• [Source passage]:
The shake table is a kind of earthquake simulator that allows for mapping seismograms (records of real earthquakes) or any other kinematic excitations. The device used as part of this work has a built-in movable table top on which the models intended for testing are placed (see Fig. 1a) Depending on the needs, the movement of the table top can occur simultaneously in a maximum of three independent directions, that is, horizontal, vertical, and rotational around the vertical axis (see Fig. 2b)

The shake table is characterized by the following technical parameters, important for the mapping of earthquakes:

- –the maximum amplitude of vertical and horizontal vibrations is 10 mm,
- –the maximum amplitude of rotational vibrations with respect to the vertical axis is 20 degrees,
- –the range of frequencies possible to obtain in the generated signal in the horizontal direction is 0.0004–5 Hz, the vertical direction is 0.0004–3 Hz, and the rotational direction is 0.0004–5 Hz,
- –all three components of the motion are completely independent of another one (3 degrees of freedom of the table top movement were obtained),
- –it is possible to map any course of an earthquake in the range of the given limit values of the amplitude.

The object of experimental research was a model of a three-storey building with a slab-and-column structure, which was built of aluminum sections and plates with the following geometrical and material parameters:

- –floor slabs made of aluminum with a dimension of 0.7 m × 0.9 m × 0.005 m and the following characteristics: E = 70 GPa, n = 0.33, r = 2700 kg/m
^{3}, - –dimensions of columns: height = 1.8 m, transverse cross-section = 0.04 m × 0.003 m;
- –columns’ material: aluminum with the following characteristics: E = 70 GPa, n = 0.33, r = 2700 kg/m
^{3}.

The connections of the columns with the ceiling slabs were made with screws in a way that would ensure rigid connections. The surface of the floor slab has the shape of a rectangle to which three columns were attached along the long sides—in the corners and in the middle of the side edge. In total, the model of a building consists of six columns and three floor slabs (see Fig. 1a) The masses of the floor slabs, treated as rigid ones, are not the same, and referring to the theoretical model (see Fig. 1b), they are M_{1} = 10.7 kg, M_{2} = 10.1 kg, and M_{3} = 20.3 kg. Such diversification is influenced by the fact that the building model has a semi-active, tuned mass damper installed on the top floor, which for the purposes of the present experimental research was not dismantled but only turned off and treated as an additional ballast. In the work [10], the results of tests carried out to investigate vibration reduction using a semi-active, tuned mass damper, with the use of the same building model, were published. They include, among others, the results of EMA by means of which the basic natural frequencies of the system were identified. Then the natural frequencies were *f*_{1} = 0.6 Hz, *f*_{2} = 2.38 Hz, *f*_{3} = 3.93 Hz. However, these tests were carried out in 2013–2014, and since then, the mass of the vibration eliminator has been slightly reduced, which affects the natural frequencies of the entire model-eliminator system. Currently, in the course of EMA, it has been established that the building model has the following natural frequencies: *f*_{1} = 0.652 Hz, *f*_{2} = 2.34 Hz, *f*_{3} = 3.92 Hz.

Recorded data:

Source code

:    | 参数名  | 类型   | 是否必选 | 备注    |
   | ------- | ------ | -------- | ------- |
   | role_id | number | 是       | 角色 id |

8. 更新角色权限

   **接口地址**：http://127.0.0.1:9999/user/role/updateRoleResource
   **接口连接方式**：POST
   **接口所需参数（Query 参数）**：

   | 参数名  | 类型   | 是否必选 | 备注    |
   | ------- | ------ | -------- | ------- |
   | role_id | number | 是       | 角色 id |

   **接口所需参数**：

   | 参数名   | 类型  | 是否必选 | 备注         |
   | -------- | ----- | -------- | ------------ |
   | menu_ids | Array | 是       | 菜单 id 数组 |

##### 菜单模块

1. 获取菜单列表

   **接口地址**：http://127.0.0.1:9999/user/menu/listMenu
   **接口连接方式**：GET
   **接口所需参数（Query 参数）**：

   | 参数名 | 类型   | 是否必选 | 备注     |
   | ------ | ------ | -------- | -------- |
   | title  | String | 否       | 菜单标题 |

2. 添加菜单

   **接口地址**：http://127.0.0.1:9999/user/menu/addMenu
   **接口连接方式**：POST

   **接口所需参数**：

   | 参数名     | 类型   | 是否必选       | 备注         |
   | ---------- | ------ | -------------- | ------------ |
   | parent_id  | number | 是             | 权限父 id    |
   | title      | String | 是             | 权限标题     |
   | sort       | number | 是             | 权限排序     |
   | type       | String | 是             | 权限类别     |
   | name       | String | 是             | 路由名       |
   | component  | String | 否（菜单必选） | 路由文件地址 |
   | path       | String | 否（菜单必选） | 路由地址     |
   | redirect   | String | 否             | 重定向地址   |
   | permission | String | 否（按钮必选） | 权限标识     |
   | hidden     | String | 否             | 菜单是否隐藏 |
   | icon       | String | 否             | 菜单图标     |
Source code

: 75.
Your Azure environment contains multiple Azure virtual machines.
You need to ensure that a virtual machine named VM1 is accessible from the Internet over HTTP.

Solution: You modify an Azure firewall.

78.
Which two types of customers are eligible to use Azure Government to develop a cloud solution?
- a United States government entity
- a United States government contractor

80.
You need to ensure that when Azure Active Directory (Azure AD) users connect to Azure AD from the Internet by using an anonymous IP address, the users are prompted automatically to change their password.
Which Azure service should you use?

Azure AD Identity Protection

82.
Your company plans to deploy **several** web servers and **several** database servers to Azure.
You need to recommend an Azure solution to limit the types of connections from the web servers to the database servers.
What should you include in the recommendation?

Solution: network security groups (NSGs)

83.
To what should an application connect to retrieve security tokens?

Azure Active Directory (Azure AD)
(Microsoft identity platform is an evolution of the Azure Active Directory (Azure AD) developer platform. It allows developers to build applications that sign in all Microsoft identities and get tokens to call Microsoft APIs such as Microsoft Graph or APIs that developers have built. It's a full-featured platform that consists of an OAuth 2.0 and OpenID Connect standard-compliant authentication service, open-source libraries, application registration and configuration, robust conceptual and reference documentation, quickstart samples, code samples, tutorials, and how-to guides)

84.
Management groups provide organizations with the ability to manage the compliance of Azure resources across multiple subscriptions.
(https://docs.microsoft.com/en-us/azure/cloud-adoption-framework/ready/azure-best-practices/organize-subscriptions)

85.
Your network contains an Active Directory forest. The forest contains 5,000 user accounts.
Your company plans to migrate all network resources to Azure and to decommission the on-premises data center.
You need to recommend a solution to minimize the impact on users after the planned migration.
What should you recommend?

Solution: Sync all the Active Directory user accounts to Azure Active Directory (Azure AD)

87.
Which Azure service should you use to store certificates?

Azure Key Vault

• [Assignment 1]:
Decide whether each statement below agrees with the passage on the shake-table experiment, answering yes or no and quoting the deciding words of that passage.
(a) The shake table's maximum amplitude of rotational vibrations about the vertical axis is 20 degrees.
(b) The tuned mass damper on the top floor was dismantled before the present tests.
(c) The columns of the building model are 1.8 m high.
• [Assignment 2]: According to the passage on the shake-table experiment, what range of frequencies can the table generate in the vertical direction?
• [Assignment 3]: Resume the passage on the shake-table experiment, picking up after its final sentence about the model's current natural frequencies.

• [Answer section 1]:
(a) Yes: "the maximum amplitude of rotational vibrations with respect to the vertical axis is 20 degrees"
(b) No: "was not dismantled but only turned off and treated as an additional ballast"
(c) Yes: "height = 1.8 m"

• [Answer section 2]: 0.0004–3 Hz.

• [Answer section 3]:
The measurement instruments used for the experimental research were produced by Brüel & Kjær company. It is a specialized measurement system called PULSE, which is divided into 2 independent sets, and a single module contains

- –17 input channels in the 0- to 25.6-kHz frequency range,
- –12 channels for slow-changing signals,
- –the system and its acquisition modules are made in the Dyn-X technique, that is, they include two 24-bit measurement cards,
- –inputs to reach 160-dB dynamics (80 dB per card) and ideal linearity and phase compatibility.

In the system, it is possible to use the transducer electronic data sheet (TEDS) technique, that is, supporting transducers containing automatically read information about themselves (manufacturer, type, serial number) and about the last calibration and place of installation.

The PULSE system includes extensive diagnostics of the state of the input channels that allows for unattended acquisition of signals and does not require paying attention to the adjustment of measuring ranges. The software ensures registering measured signals in parallel with the measurement or only in the form of a recording for further processing; in addition, it ensures registering all kinds of analyses in the scope of vibration measurement and monitoring, modal analysis, noise measurement and monitoring, the sound power of the device, machine diagnostics, and the impact of vibrations on humans.

## 4 Experimental research— description and results

Experimental research consisting in the identification of modal parameters of a three-story building model was carried out on the test stand described in the previous point. The model subjected to testing was placed on the movable table top of the earthquake simulator (see Fig.1a); following this, accelerometers measuring accelerations in the horizontal direction (adequately to the adopted theoretical model) were mounted on each storey of the object (see Fig.1b) The movement of the table top was also recorded using the accelerometer. Table 1 presents the data on kinematic excitations used for the purposes of the experiment. Short-term kinematic inputs were used in the research based on two shapes: half of the sine wave (this input is called “sine”—see Fig. 4a) and a trapezium (the input is called “trapezium”—see Fig. 4b)

Data on kinematic excitations.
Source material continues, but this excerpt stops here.